======== PASSAGE PROVIDED
The shape and size of the Cosmos in Arno Schmidt’s “Leviathan”

Leviathan

According to Hebrew mythology, Leviathan is a sea monster, believed to have been created on the fifth day of Creation, and often depicted as a sea dragon of huge proportions. Several interpretations of its possibly mundane origin identify Leviathan with such varied creatures as the whale, the Nile crocodile, and even exotic species of dinosaurs such as parasaurolophus and kronosaurus. Metaphorically, the monster is thought of representing an image of Satan, a demonic enemy of God’s order.
================
======== DATASET
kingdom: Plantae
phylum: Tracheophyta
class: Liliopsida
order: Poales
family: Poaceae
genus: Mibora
================
======== DATASET
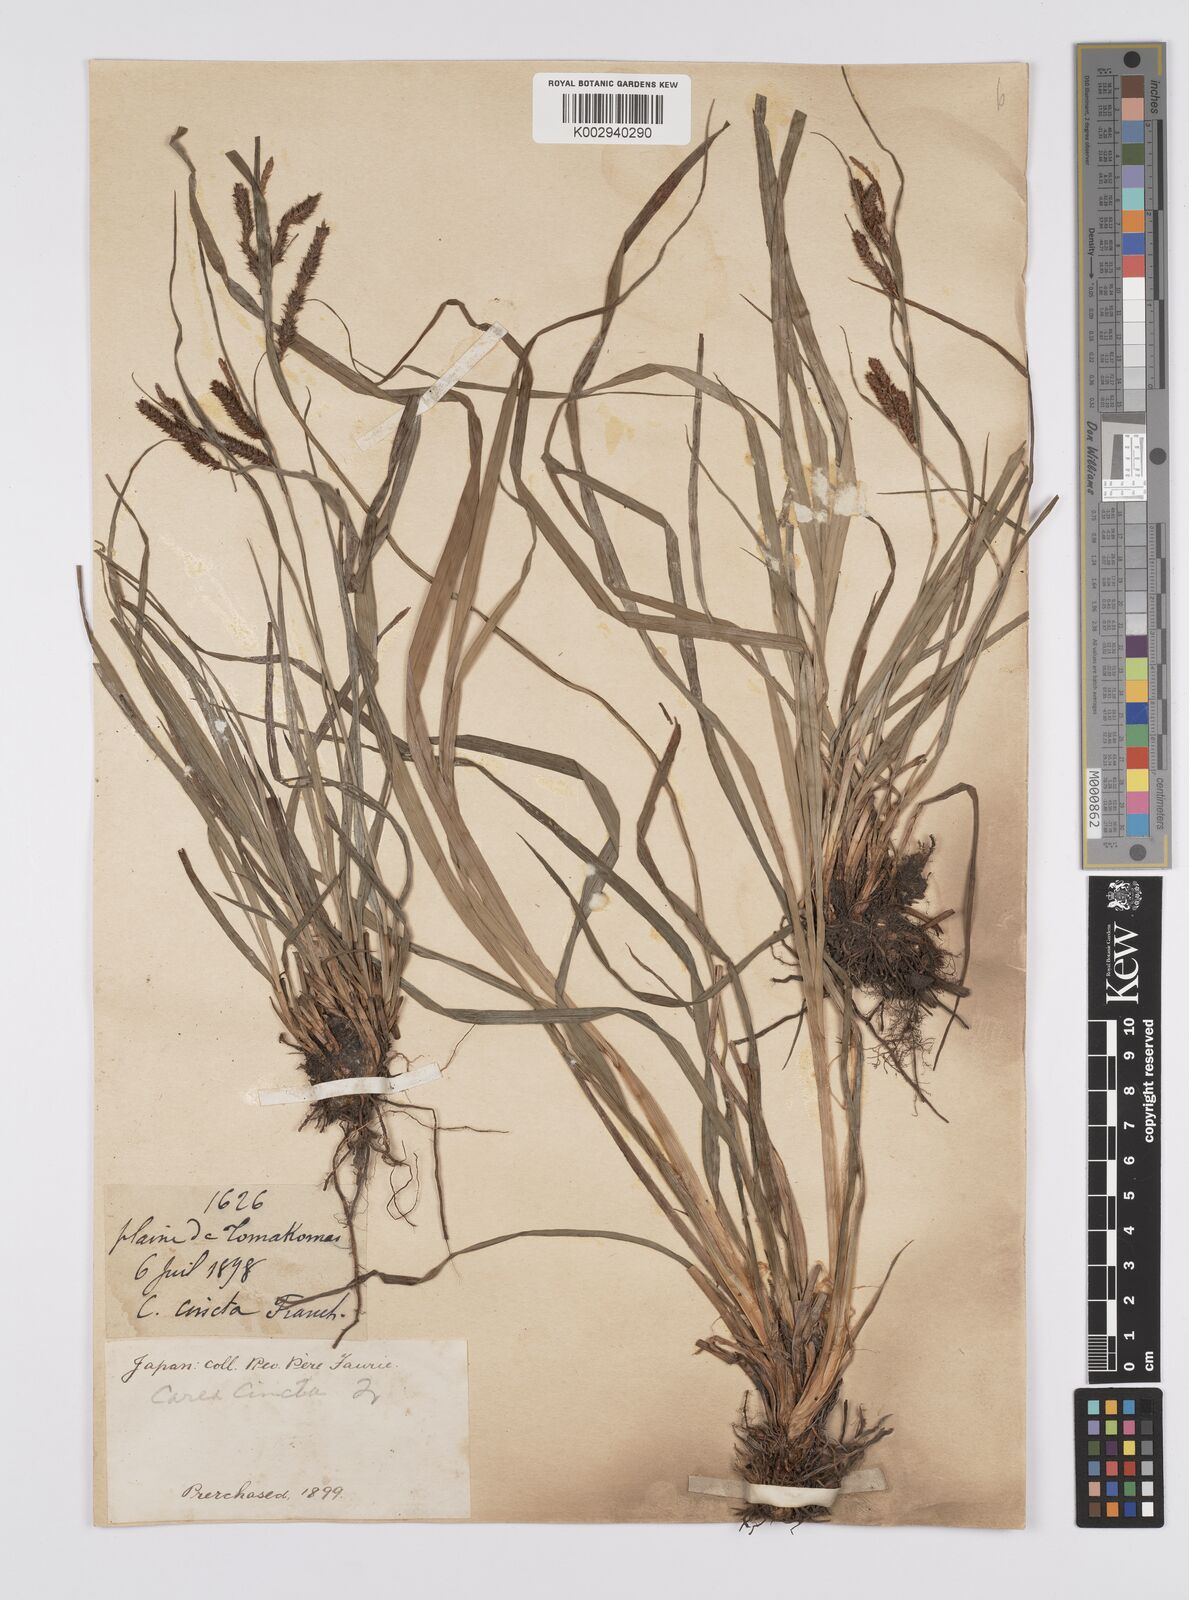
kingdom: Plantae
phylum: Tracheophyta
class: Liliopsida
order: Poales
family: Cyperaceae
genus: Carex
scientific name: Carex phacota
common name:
================
> **TO DO**:
• a. Reproduce the stretch of the passage on Leviathan from "According to Hebrew" through "of God’s order." word for word.
• b. In the passage on Leviathan, on which day of Creation is the sea monster believed to have been created?
The records have no connection to the passage on Leviathan.

> **TASK RESPONSES**:
• a.
According to Hebrew mythology, Leviathan is a sea monster, believed to have been created on the fifth day of Creation, and often depicted as a sea dragon of huge proportions. Several interpretations of its possibly mundane origin identify Leviathan with such varied creatures as the whale, the Nile crocodile, and even exotic species of dinosaurs such as parasaurolophus and kronosaurus. Metaphorically, the monster is thought of representing an image of Satan, a demonic enemy of God’s order.

• b. The fifth day.